*Your assignment:* The material below holds the lines to copy: from the one with "SITE INTERNET" up to and including the one with "деятельности". Copy them exactly and skip the pictures.

*Provided records:*
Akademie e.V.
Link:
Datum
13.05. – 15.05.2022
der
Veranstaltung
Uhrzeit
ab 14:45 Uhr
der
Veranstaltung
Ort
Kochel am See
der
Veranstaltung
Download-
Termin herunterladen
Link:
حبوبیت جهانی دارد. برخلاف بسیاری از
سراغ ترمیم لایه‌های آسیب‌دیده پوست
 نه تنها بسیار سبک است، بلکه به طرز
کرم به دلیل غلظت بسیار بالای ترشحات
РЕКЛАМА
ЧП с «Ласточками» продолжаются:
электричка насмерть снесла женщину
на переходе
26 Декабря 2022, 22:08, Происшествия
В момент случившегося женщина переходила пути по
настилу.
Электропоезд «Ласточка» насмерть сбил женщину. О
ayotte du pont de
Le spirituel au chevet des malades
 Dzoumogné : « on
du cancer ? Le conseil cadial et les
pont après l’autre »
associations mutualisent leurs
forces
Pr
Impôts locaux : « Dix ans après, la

---

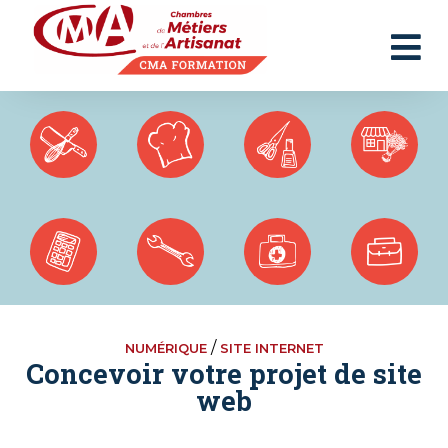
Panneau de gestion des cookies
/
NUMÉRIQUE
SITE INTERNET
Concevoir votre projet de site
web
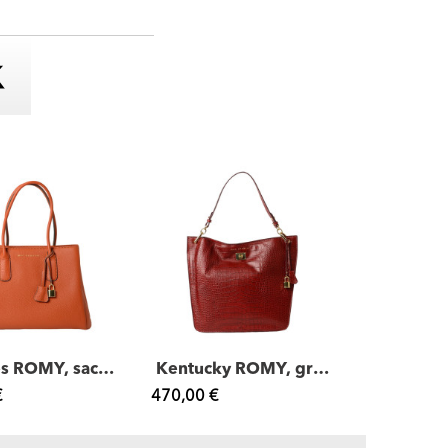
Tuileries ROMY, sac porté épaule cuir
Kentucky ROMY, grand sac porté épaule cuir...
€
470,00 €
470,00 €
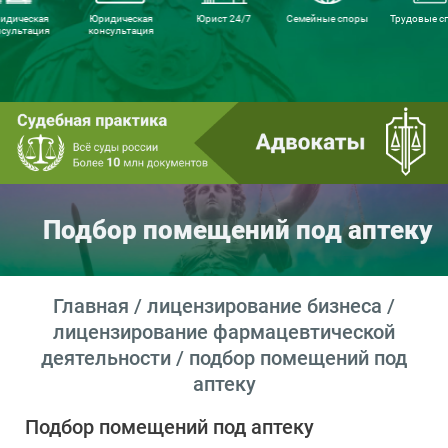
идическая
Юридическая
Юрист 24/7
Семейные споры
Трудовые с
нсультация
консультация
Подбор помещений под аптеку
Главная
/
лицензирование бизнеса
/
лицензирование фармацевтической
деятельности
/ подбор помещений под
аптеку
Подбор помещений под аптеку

*Response area:*
SITE INTERNET
Concevoir votre projet de site
web
Tuileries ROMY, sac porté épaule cuir
Kentucky ROMY, grand sac porté épaule cuir...
€
470,00 €
470,00 €
идическая
Юридическая
Юрист 24/7
Семейные споры
Трудовые с
нсультация
консультация
Подбор помещений под аптеку
Главная
/
лицензирование бизнеса
/
лицензирование фармацевтической
деятельности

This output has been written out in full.